Our experience moving to Canada:
We had a letter saying that the church had "hired" my husband as their pastor. We used this letter to give us a "visitors permit" which was good for one year. This type of permit does not allow us to work for pay at any other job in Canada, nor can we use any of Canada's educational facilities. You have to get either a workers permit or a students permit for that. We have all our paperwork done to get our permanent visas except that we need our physicals and also an interview in New York City. Meanwhile we were able to get an extension on our visitors pass.
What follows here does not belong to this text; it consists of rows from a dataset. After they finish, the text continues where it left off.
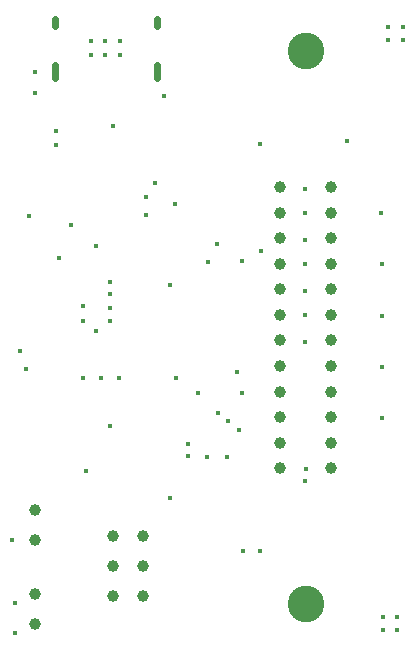
<source format=gbr>
%TF.GenerationSoftware,KiCad,Pcbnew,8.0.5*%
%TF.CreationDate,2024-11-06T11:00:20+13:00*%
%TF.ProjectId,usb_gpib_v3,7573625f-6770-4696-925f-76332e6b6963,C*%
%TF.SameCoordinates,Original*%
%TF.FileFunction,Plated,1,2,PTH,Mixed*%
%TF.FilePolarity,Positive*%
%FSLAX46Y46*%
G04 Gerber Fmt 4.6, Leading zero omitted, Abs format (unit mm)*
G04 Created by KiCad (PCBNEW 8.0.5) date 2024-11-06 11:00:20*
%MOMM*%
%LPD*%
G01*
G04 APERTURE LIST*
%TA.AperFunction,ViaDrill*%
%ADD10C,0.400000*%
%TD*%
G04 aperture for slot hole*
%TA.AperFunction,ComponentDrill*%
%ADD11C,0.600000*%
%TD*%
%TA.AperFunction,ComponentDrill*%
%ADD12C,1.000000*%
%TD*%
%TA.AperFunction,ComponentDrill*%
%ADD13C,3.100000*%
%TD*%
G04 APERTURE END LIST*
D10*
X98171000Y-109982000D03*
X98425000Y-115316000D03*
X98425000Y-117856000D03*
X98806000Y-93980000D03*
X99314000Y-95504000D03*
X99568000Y-82550000D03*
X100076000Y-70358000D03*
X100076000Y-72136000D03*
X101900000Y-75312500D03*
X101900000Y-76562500D03*
X102108000Y-86106000D03*
X103124000Y-83312000D03*
X104140000Y-90170000D03*
X104140000Y-91440000D03*
X104140000Y-96266000D03*
X104394000Y-104140000D03*
X104800000Y-67700000D03*
X104800000Y-68900000D03*
X105250000Y-85090000D03*
X105250000Y-92296000D03*
X105664000Y-96266000D03*
X106050000Y-67700000D03*
X106050000Y-68900000D03*
X106426000Y-88138000D03*
X106426000Y-89154000D03*
X106426000Y-90297000D03*
X106426000Y-91440000D03*
X106426000Y-100330000D03*
X106680000Y-74930000D03*
X107188000Y-96266000D03*
X107275000Y-67700000D03*
X107300000Y-68900000D03*
X109474000Y-80900000D03*
X109474000Y-82420000D03*
X110250000Y-79775000D03*
X110998000Y-72390000D03*
X111506000Y-88392000D03*
X111506000Y-106426000D03*
X111949500Y-81500000D03*
X112014000Y-96266000D03*
X113030000Y-101854000D03*
X113060000Y-102900000D03*
X113919000Y-97536000D03*
X114700000Y-102925000D03*
X114730000Y-86410000D03*
X115537500Y-84937500D03*
X115570000Y-99186647D03*
X116332000Y-102925000D03*
X116459355Y-99911147D03*
X117210076Y-95759862D03*
X117348000Y-100635647D03*
X117602000Y-86360000D03*
X117602000Y-97536000D03*
X117680000Y-110920000D03*
X119126000Y-76454000D03*
X119140000Y-110880000D03*
X119253000Y-85471000D03*
X122936000Y-80264000D03*
X122936000Y-82296000D03*
X122936000Y-84582000D03*
X122936000Y-86614000D03*
X122936000Y-88900000D03*
X122936000Y-90932000D03*
X122936000Y-93218000D03*
X122990000Y-104950000D03*
X123000000Y-104000000D03*
X126492000Y-76200000D03*
X129425000Y-82296000D03*
X129500000Y-86625000D03*
X129500000Y-90975000D03*
X129500000Y-95300000D03*
X129500000Y-99625000D03*
X129525000Y-116450000D03*
X129525000Y-117550000D03*
X130025000Y-66500000D03*
X130025000Y-67600000D03*
X130775000Y-116450000D03*
X130775000Y-117550000D03*
X131275000Y-66500000D03*
X131275000Y-67600000D03*
D11*
%TO.C,J2*%
X101780000Y-65825000D02*
X101780000Y-66425000D01*
X101780000Y-69755000D02*
X101780000Y-70855000D01*
X110420000Y-65825000D02*
X110420000Y-66425000D01*
X110420000Y-69755000D02*
X110420000Y-70855000D01*
D12*
%TO.C,LED3*%
X100076000Y-107442000D03*
X100076000Y-109972000D03*
%TO.C,LED2*%
X100076000Y-114554000D03*
X100076000Y-117084000D03*
%TO.C,J3*%
X106680000Y-109601000D03*
X106680000Y-112141000D03*
X106680000Y-114681000D03*
X109220000Y-109601000D03*
X109220000Y-112141000D03*
X109220000Y-114681000D03*
%TO.C,J1*%
X120855000Y-80120000D03*
X120855000Y-82280000D03*
X120855000Y-84440000D03*
X120855000Y-86600000D03*
X120855000Y-88760000D03*
X120855000Y-90920000D03*
X120855000Y-93080000D03*
X120855000Y-95240000D03*
X120855000Y-97400000D03*
X120855000Y-99560000D03*
X120855000Y-101720000D03*
X120855000Y-103880000D03*
X125145000Y-80120000D03*
X125145000Y-82280000D03*
X125145000Y-84440000D03*
X125145000Y-86600000D03*
X125145000Y-88760000D03*
X125145000Y-90920000D03*
X125145000Y-93080000D03*
X125145000Y-95240000D03*
X125145000Y-97400000D03*
X125145000Y-99560000D03*
X125145000Y-101720000D03*
X125145000Y-103880000D03*
D13*
X123000000Y-68600000D03*
X123000000Y-115400000D03*
M02*

</source>
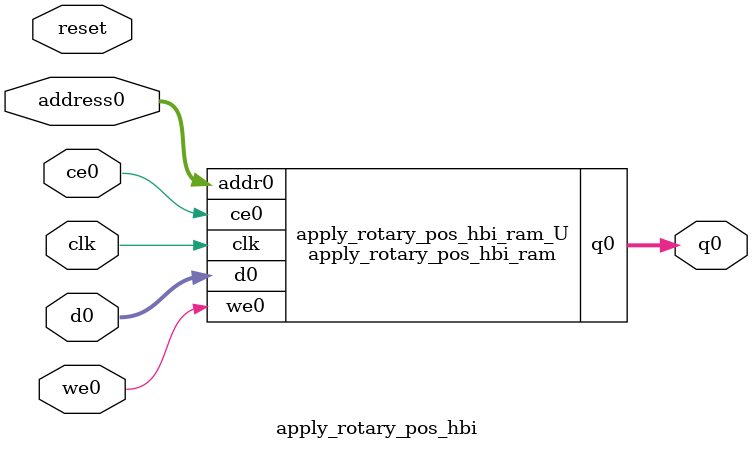
<source format=v>
`timescale 1 ns / 1 ps
module apply_rotary_pos_hbi_ram (addr0, ce0, d0, we0, q0,  clk);

parameter DWIDTH = 38;
parameter AWIDTH = 11;
parameter MEM_SIZE = 1536;

input[AWIDTH-1:0] addr0;
input ce0;
input[DWIDTH-1:0] d0;
input we0;
output reg[DWIDTH-1:0] q0;
input clk;

(* ram_style = "block" *)reg [DWIDTH-1:0] ram[0:MEM_SIZE-1];




always @(posedge clk)  
begin 
    if (ce0) begin
        if (we0) 
            ram[addr0] <= d0; 
        q0 <= ram[addr0];
    end
end


endmodule

`timescale 1 ns / 1 ps
module apply_rotary_pos_hbi(
    reset,
    clk,
    address0,
    ce0,
    we0,
    d0,
    q0);

parameter DataWidth = 32'd38;
parameter AddressRange = 32'd1536;
parameter AddressWidth = 32'd11;
input reset;
input clk;
input[AddressWidth - 1:0] address0;
input ce0;
input we0;
input[DataWidth - 1:0] d0;
output[DataWidth - 1:0] q0;



apply_rotary_pos_hbi_ram apply_rotary_pos_hbi_ram_U(
    .clk( clk ),
    .addr0( address0 ),
    .ce0( ce0 ),
    .we0( we0 ),
    .d0( d0 ),
    .q0( q0 ));

endmodule


</source>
Next, the move. Every box has to be labeled with what's in it. All of this also had to be written up on a piece of paper listing what we owned and how much we figured it was worth in Canadian dollars. The lady in the immigration office told me basically what you do is estimate how much money you would get if you sold it all at a yard sale; just don't mark your computers down at $5!! The only item we would have paid duty on was our station wagon that was less than 15 years old. We decided to leave it in the states and bring in our mini van. The duty for the car would have been $200 Canadian, if I remember right. It was 14 years old at the time, so we decided to leave it for a year.
So, we showed up at the border with all our worldly goods, all our birth certificates and the letter from the church. That's when we got our official visitors permit. (Sorry for making it seem like we got the permit first.) We were at the border for less than 4 hours and only my husband had to go into the office to do the paperwork.